* [What needs to be done] Copy every line of the material below word for word and in the same order. Leave out the lines that mark a picture.

* [Collection entries]
- Opening Delimiter -

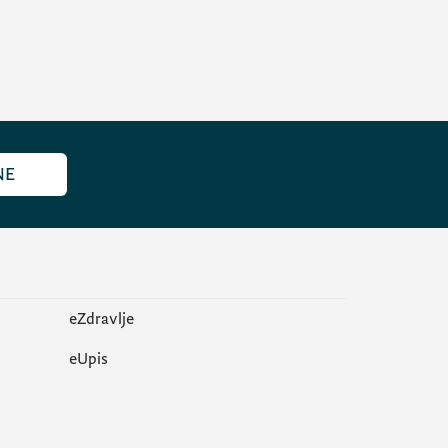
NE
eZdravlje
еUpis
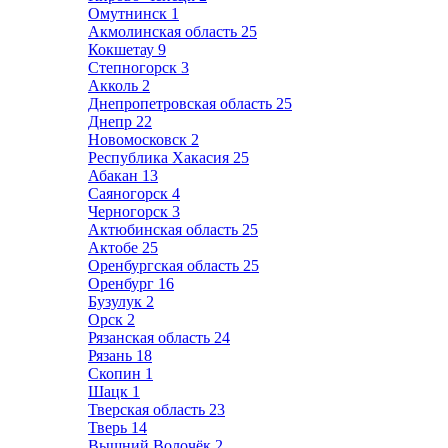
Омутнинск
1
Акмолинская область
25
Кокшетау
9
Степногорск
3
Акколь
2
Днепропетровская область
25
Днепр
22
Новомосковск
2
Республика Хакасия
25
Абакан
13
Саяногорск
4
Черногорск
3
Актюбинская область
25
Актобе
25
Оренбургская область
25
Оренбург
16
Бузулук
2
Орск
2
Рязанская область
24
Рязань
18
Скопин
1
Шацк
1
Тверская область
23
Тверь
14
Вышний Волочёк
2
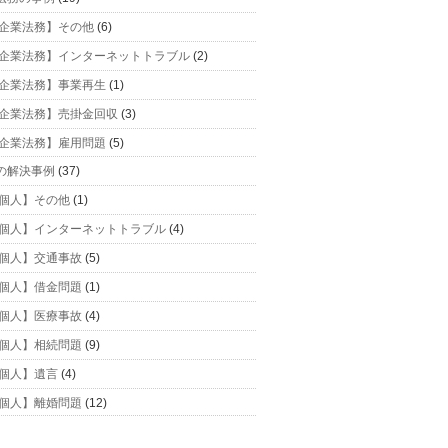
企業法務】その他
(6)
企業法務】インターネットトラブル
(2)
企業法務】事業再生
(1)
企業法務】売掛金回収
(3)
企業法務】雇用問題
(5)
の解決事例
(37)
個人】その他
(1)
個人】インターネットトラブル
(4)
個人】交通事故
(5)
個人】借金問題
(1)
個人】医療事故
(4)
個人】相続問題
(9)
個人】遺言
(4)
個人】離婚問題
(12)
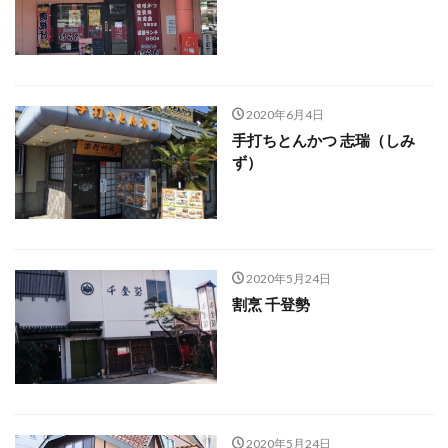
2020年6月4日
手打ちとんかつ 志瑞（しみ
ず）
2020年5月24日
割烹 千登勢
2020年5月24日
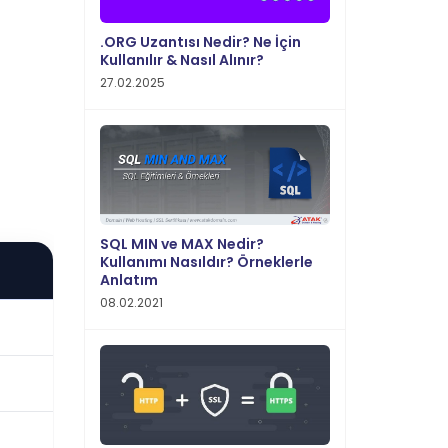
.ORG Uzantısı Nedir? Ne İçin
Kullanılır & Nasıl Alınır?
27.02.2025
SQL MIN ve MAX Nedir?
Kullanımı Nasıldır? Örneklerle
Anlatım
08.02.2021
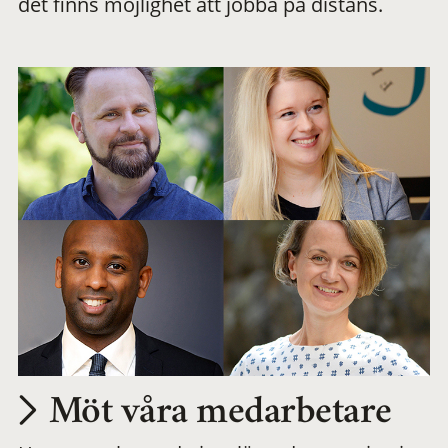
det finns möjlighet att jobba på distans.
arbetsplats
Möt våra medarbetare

- Closing Delimiter -

* [Result of this task]
NE
eZdravlje
еUpis
Омутнинск
1
Акмолинская область
25
Кокшетау
9
Степногорск
3
Акколь
2
Днепропетровская область
25
Днепр
22
Новомосковск
2
Республика Хакасия
25
Абакан
13
Саяногорск
4
Черногорск
3
Актюбинская область
25
Актобе
25
Оренбургская область
25
Оренбург
16
Бузулук
2
Орск
2
Рязанская область
24
Рязань
18
Скопин
1
Шацк
1
Тверская область
23
Тверь
14
Вышний Волочёк
2
企業法務】その他
(6)
企業法務】インターネットトラブル
(2)
企業法務】事業再生
(1)
企業法務】売掛金回収
(3)
企業法務】雇用問題
(5)
の解決事例
(37)
個人】その他
(1)
個人】インターネットトラブル
(4)
個人】交通事故
(5)
個人】借金問題
(1)
個人】医療事故
(4)
個人】相続問題
(9)
個人】遺言
(4)
個人】離婚問題
(12)
2020年6月4日
手打ちとんかつ 志瑞（しみ
ず）
2020年5月24日
割烹 千登勢
2020年5月24日
.ORG Uzantısı Nedir? Ne İçin
Kullanılır & Nasıl Alınır?
27.02.2025
SQL MIN ve MAX Nedir?
Kullanımı Nasıldır? Örneklerle
Anlatım
08.02.2021
det finns möjlighet att jobba på distans.
arbetsplats
Möt våra medarbetare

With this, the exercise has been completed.